The Kaiser Family Foundation’s State Health Facts website gives a wide variety of statistics detailing health insurance in America. The study finds that there are 45.5 million uninsured non-elderly individuals (16% of the total non-elderly population). Out of this total 4.1 million (9% of the uninsured) are poor children and 12.6 million (28% of the uninsured) are poor adults.

While these numbers are large, they may be overstated. The 1997 Balance Budget Act created the State Children’s Health Insurance Plan by which states were required to offer insurance to all children in poor households. Thus, the balance of the 4.1 million children must be composed of a) illegal immigrants, b) children in households where their parents decided not to sign them up for SCHIP or c) poor bureaucratic implementation of the progam in certain states.

Also, the 12.6 million figure for poor adults may be overstated as well. While these individuals may not have insurance, many poor individuals who undergo hospital procedures are signed up for Medicaid at the hospital. Thus, although these individuals are technically uninsured, in reality they do have access to health insurance. All poor adults are not eligible for Medicaid, however.

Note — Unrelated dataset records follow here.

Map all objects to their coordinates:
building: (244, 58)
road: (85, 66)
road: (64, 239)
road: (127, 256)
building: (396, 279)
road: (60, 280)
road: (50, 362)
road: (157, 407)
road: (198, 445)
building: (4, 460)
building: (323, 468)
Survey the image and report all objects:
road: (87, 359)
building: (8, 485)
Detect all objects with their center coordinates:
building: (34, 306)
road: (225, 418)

Most single males between the ages of 18 and 65 who are do not qualify for Social Security Disability also do not qualify for Medicaid.
The extent to which these figures are overestimated, however, is difficult to calculate.

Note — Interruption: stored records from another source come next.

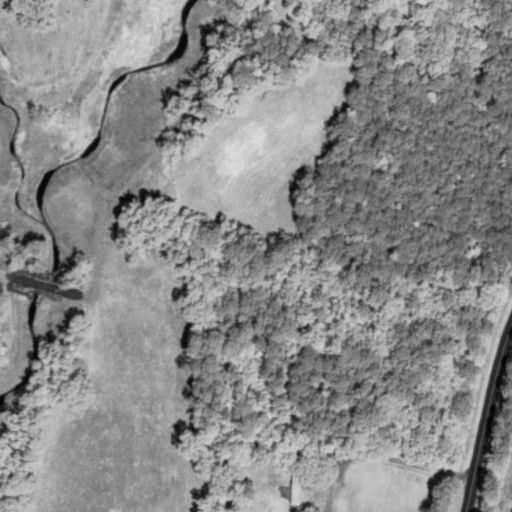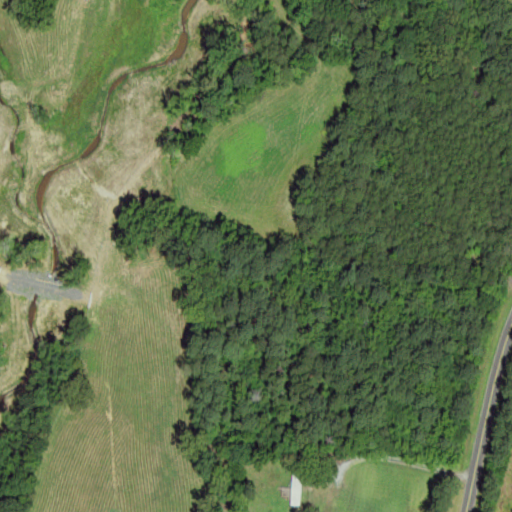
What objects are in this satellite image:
road: (486, 416)
building: (294, 483)
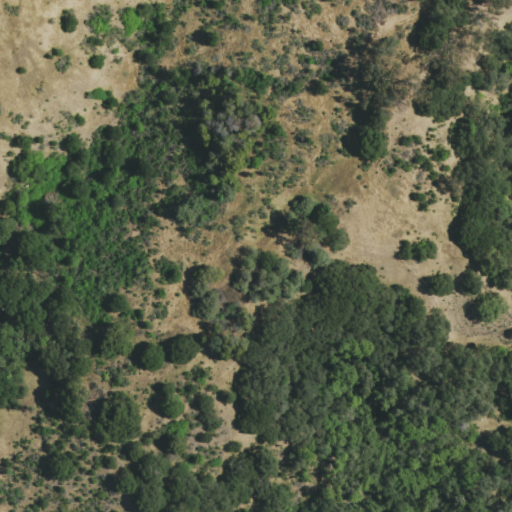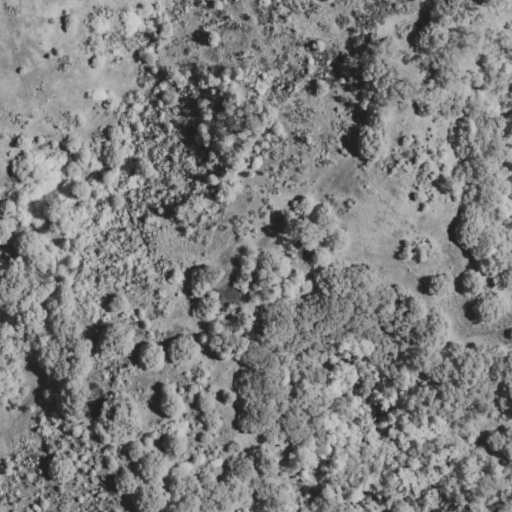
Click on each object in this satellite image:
park: (415, 359)
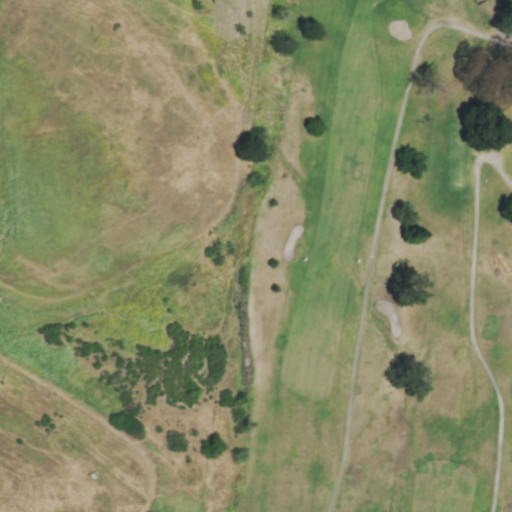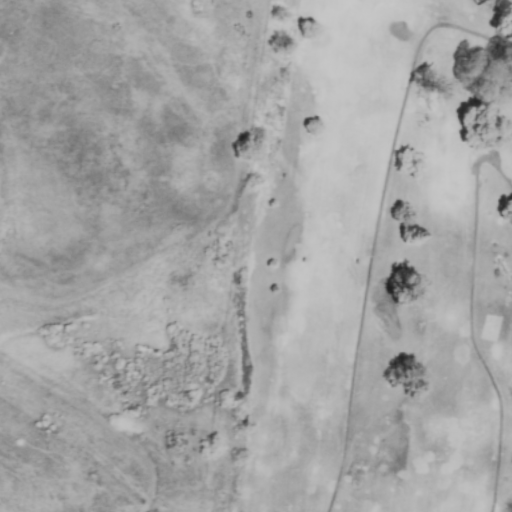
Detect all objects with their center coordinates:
road: (6, 174)
road: (377, 226)
road: (216, 232)
park: (351, 265)
road: (469, 316)
road: (101, 419)
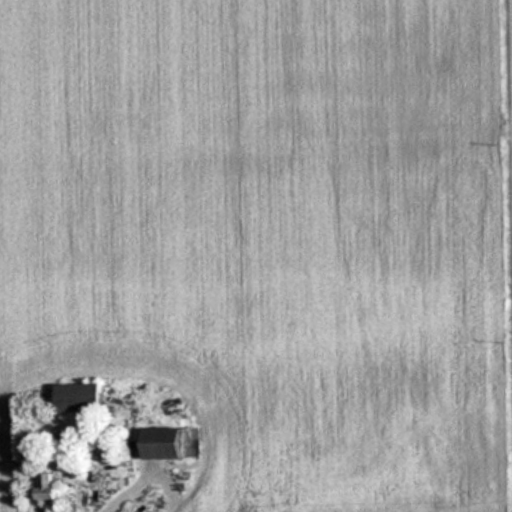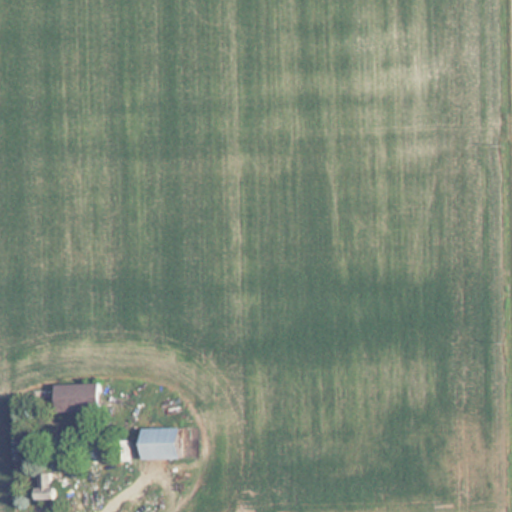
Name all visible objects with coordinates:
building: (82, 396)
building: (167, 442)
building: (50, 485)
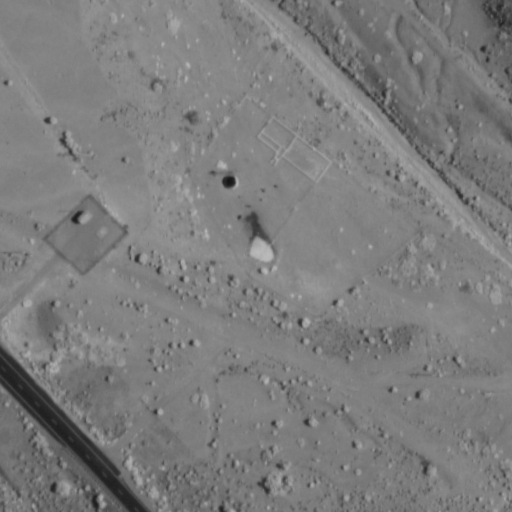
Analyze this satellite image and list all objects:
road: (46, 265)
road: (382, 380)
road: (119, 437)
road: (67, 440)
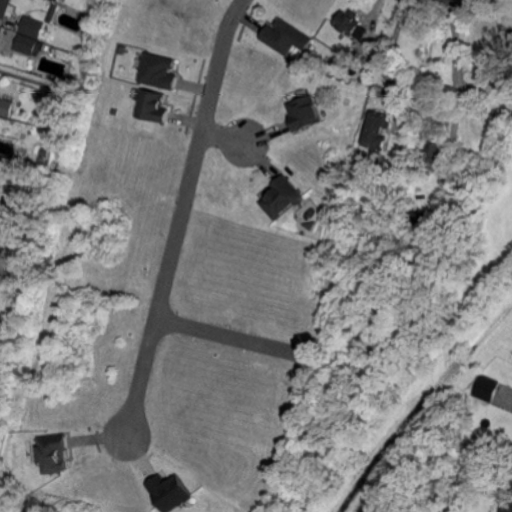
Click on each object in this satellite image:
building: (56, 0)
building: (58, 0)
road: (447, 1)
building: (4, 7)
building: (7, 8)
building: (53, 12)
building: (351, 24)
building: (352, 25)
building: (31, 26)
building: (33, 26)
building: (45, 33)
building: (0, 34)
building: (284, 36)
building: (286, 38)
road: (396, 40)
building: (27, 43)
building: (29, 43)
building: (123, 50)
building: (499, 53)
building: (503, 56)
building: (157, 70)
building: (159, 72)
building: (152, 105)
building: (5, 106)
building: (7, 106)
building: (153, 106)
building: (303, 111)
building: (116, 112)
building: (305, 114)
building: (375, 130)
building: (376, 133)
road: (228, 136)
building: (432, 149)
building: (44, 152)
building: (431, 153)
building: (401, 167)
building: (285, 195)
building: (280, 197)
road: (176, 216)
building: (415, 219)
building: (15, 234)
road: (220, 337)
building: (485, 387)
building: (487, 388)
building: (487, 441)
building: (52, 452)
building: (54, 453)
building: (509, 479)
building: (511, 484)
building: (172, 490)
building: (169, 491)
building: (506, 506)
building: (507, 506)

The State Health Facts numbers come from the Urban Institute and Kaiser Commission on Medicaid and the Uninsured estimates based on the Census Bureau’s March 2004 and 2005 Current Population Survey (CPS: Annual Social and Economic Supplements)

1 Comment

  1. Uninsured estimates are just that- estimates.

    reasons for incomplete coverage of children:
    1. S-CHIP was not required to cover “all children” in all “poor households”: S-CHIP eligibility set at 200% FPL, but beyond that, varies with state, therefore:
    -“bureaucratic implementation” varies by state: enrollment requirementes, education efforts, and the states, facing budget problems combined w/ decreasing federal payments, have had to cut back on S-CHIP enrollment and returned money to the feds
    …creating many barriers to take-up. So, a combination of parents deciding not to sign up as well as not knowing about the program at all.
    2.Estimated illegal immigrants change eligibility estimates 3-5% at most, but certainly, this is hard to measure
    *for more info on changes in S-CHIP coverage from 1996-2001, see Cunningham, et al in Health Affairs, 2003.
    *for info on the financial troubles of S-CHIP, many articles abound as early as 2001:

    As for adults:
    Qualifying for Medicaid as an adult following inpatient admission hardly counts as “access to health insurance.” More like, access to some catastrophic coverage. The uninsured who qualify at this point have not had access to coverage for primary care or ambulatory care in general. As you pointed out, many will still not qualify for Medicaid- not just single males, but many adults w/o dependent children who do not have a disabling or terminal condition.

    Note that often these estimates of the uninsured are those who are uninsured for 12 months or more- this does not include a substantial population cycling through uninsurance, private and public insurance. Those on the margins can have nearly comparable limited access to care and poorer health status.